Make the most of FFS

  • Pick a service area to focus on. The Medicare AWV is an excellent springboard, and the AAFP offers tools to help you get started.

  • Review and understand the components of the AWV using the Medicare Learning Network’s wellness visit education tool.

  • Create a list of patients with multiple chronic conditions or who haven’t been seen recently. Check whether a patient is eligible for an AWV (i.e., they haven’t already received one). Learn more about checking eligibility by reviewing a CMS fact sheet on Medicare eligibility.

  • Call patients on this list with Medicare to schedule an AWV. As patients schedule their AWV, educate them on the visit’s benefits and purpose.

Member tip: Have pre-appointment conversations

To make AWVs more effective, one practice has navigators and nurses contact patients at home ahead of their appointments. These conversations—often 20 to 30 minutes long—allow patients to review medications, involve family members and complete required elements in a familiar setting. When the patient arrives, the physician focuses on follow up and planning. This approach increases the number of wellness visits completed each year by shifting much of the work to a time and place that’s more comfortable for the patient and more efficient for the care team.

Step 2: Empower your team

Value-based care models give your care team a greater role in managing patient needs. As previously noted, the AWV provides a good entry point for using team-based workflows and building effective care coordination networks that support proactive outreach, followup and shared responsibility across your practice.

How to advance a team with the AWV

  • Have a team member send the patient a health risk assessment a day or two before their visit. The patient can load the information into your patient portal or bring it to their appointment and staff can enter it into their record as they room the patient.

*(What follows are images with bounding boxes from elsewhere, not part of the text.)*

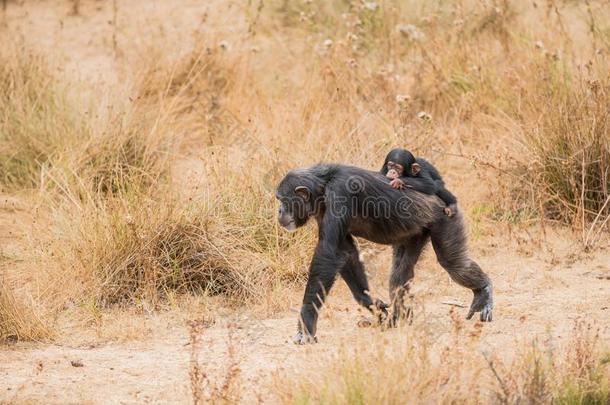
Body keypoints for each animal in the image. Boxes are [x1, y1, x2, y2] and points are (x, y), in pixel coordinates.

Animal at [274, 163, 490, 342]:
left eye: (282, 199)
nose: (279, 211)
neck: (323, 187)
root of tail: (443, 197)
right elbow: (346, 253)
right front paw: (373, 304)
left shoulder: (340, 194)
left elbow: (329, 253)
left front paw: (305, 325)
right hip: (414, 233)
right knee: (399, 274)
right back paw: (397, 318)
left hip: (446, 218)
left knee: (453, 263)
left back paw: (483, 291)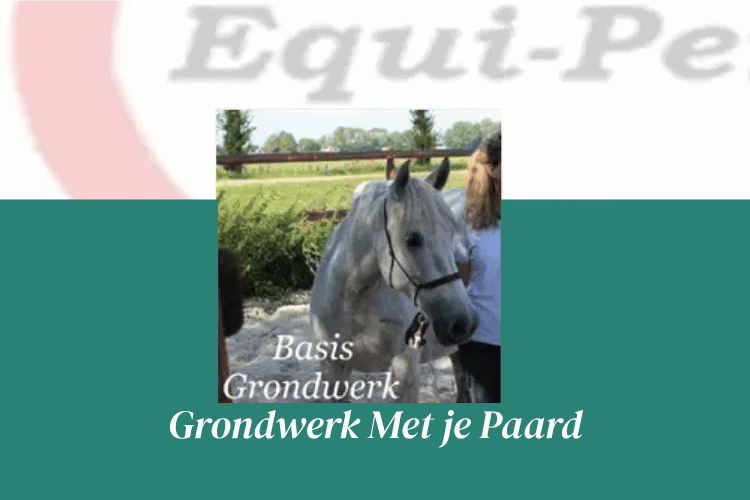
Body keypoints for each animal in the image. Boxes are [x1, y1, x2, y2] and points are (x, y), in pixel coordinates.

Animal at [310, 158, 479, 402]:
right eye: (412, 239)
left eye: (451, 233)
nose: (464, 323)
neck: (353, 304)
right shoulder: (332, 372)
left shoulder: (405, 369)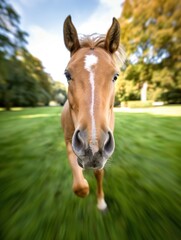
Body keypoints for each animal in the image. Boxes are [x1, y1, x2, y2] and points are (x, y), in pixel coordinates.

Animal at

  • Train staff to collect and enter other components of the AWV, such as current vitals, medical and family history, records of previous screenings (e.g., when the patient had their last colorectal cancer screening), and current health care professionals and suppliers

  • If your practice already uses team-based care, consider moving toward advanced team-based care.

Member tip: Shift team roles

One practice successfully transitioned a longtime medical assistant into a chronic care manager, a role often assumed to require an RN, LPN or social worker. Her strong patient relationships and communication skills made the shift seamless. This change was part of a larger effort to shift from reactive care to proactive planning. The team created new workflows, including outreach to patients recently discharged from the emergency room to ensure they filled prescriptions and avoided readmission. These changes helped establish a culture focused on prevention and planning, starting with an annual visit for every patient.

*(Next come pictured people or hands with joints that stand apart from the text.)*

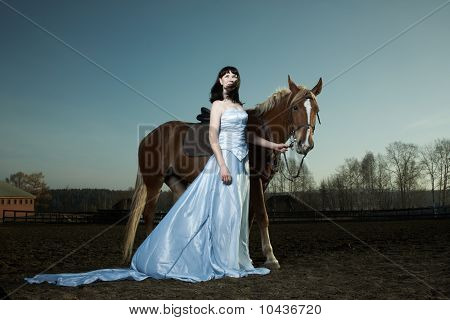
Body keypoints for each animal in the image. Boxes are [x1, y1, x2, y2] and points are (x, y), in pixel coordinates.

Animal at [121, 74, 322, 268]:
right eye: (295, 107)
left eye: (316, 109)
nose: (305, 144)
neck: (262, 131)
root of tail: (148, 136)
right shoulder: (255, 180)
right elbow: (262, 216)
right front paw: (271, 258)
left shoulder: (263, 182)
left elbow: (249, 218)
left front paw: (245, 256)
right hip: (154, 182)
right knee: (148, 215)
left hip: (175, 181)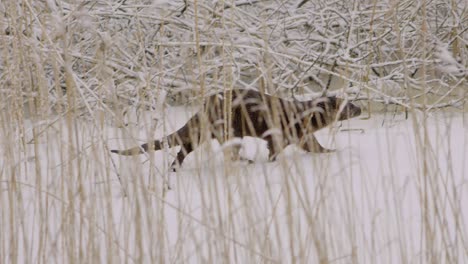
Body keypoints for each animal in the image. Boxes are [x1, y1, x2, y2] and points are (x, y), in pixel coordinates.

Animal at [111, 89, 360, 169]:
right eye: (349, 106)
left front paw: (331, 151)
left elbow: (314, 146)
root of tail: (204, 108)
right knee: (229, 152)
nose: (359, 108)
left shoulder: (302, 134)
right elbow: (276, 148)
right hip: (229, 130)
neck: (302, 114)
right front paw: (271, 161)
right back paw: (247, 160)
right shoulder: (286, 132)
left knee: (184, 150)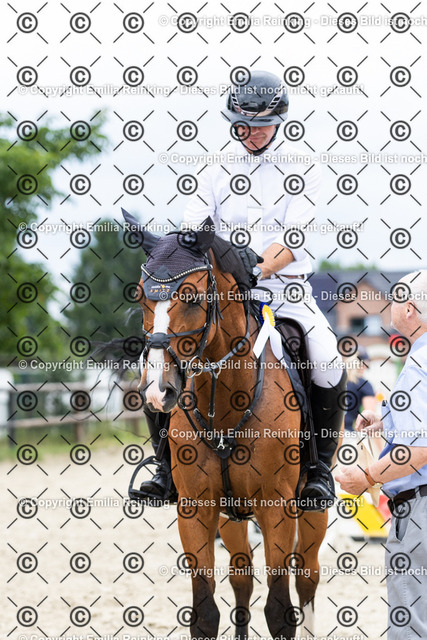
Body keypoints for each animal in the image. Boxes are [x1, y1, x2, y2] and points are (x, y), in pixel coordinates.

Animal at [124, 210, 328, 640]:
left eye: (191, 297)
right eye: (141, 296)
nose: (157, 392)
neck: (225, 400)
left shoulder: (277, 507)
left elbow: (280, 609)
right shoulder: (196, 509)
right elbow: (204, 612)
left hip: (310, 511)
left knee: (307, 575)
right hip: (231, 517)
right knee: (241, 576)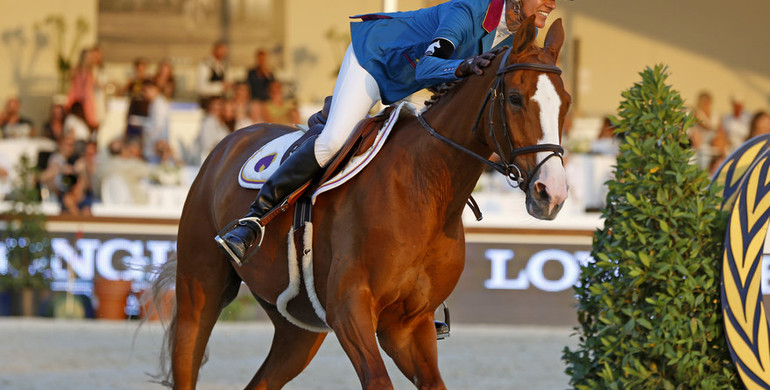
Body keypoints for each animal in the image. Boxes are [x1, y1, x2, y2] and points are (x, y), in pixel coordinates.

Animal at [153, 16, 568, 390]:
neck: (427, 187)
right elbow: (378, 379)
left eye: (565, 104)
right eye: (514, 99)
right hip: (198, 291)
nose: (553, 193)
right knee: (189, 350)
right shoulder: (350, 310)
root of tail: (230, 139)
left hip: (298, 327)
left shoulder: (409, 326)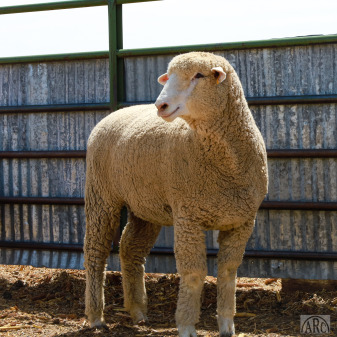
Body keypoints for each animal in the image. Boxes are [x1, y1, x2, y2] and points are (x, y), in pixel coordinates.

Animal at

Step 3: Improve diagnosis coding to reflect patient acuity

Documenting the complexity of your patient population allows for more accurate quality and cost assessments. This helps ensure fair payment for the work you’re already doing—and when combined with data for quality improvement, it can also help track population health trends, benchmark progress and uncover opportunities for better care.

How to improve diagnosis coding

  • Educate clinical and front office staff on the importance of accurate diagnosis coding, so everyone understands what the team is trying to accomplish and the role they play.

  • Use a team-based approach. Only physicians and other qualified clinicians can make a diagnosis, but everyone on the care team can help ensure each diagnosis is documented appropriately.

  • Use the AWV to document all relevant diagnoses at the highest level of specificity, remembering risk scores reset annually.

Member tip: Build a consistent, proactive system

One clinic uses a system called “every patient, every time” to improve risk adjustment and preventive care. No matter why a patient comes in—whether for an annual wellness visit, allergy shot or a quick sick visit—the care team checks for overdue screenings or diagnoses that require attention. Even if issues can’t be addressed during the same visit, they’re flagged in the record so they can be followed up at the next appointment. This consistent process helps ensure high-quality, proactive care.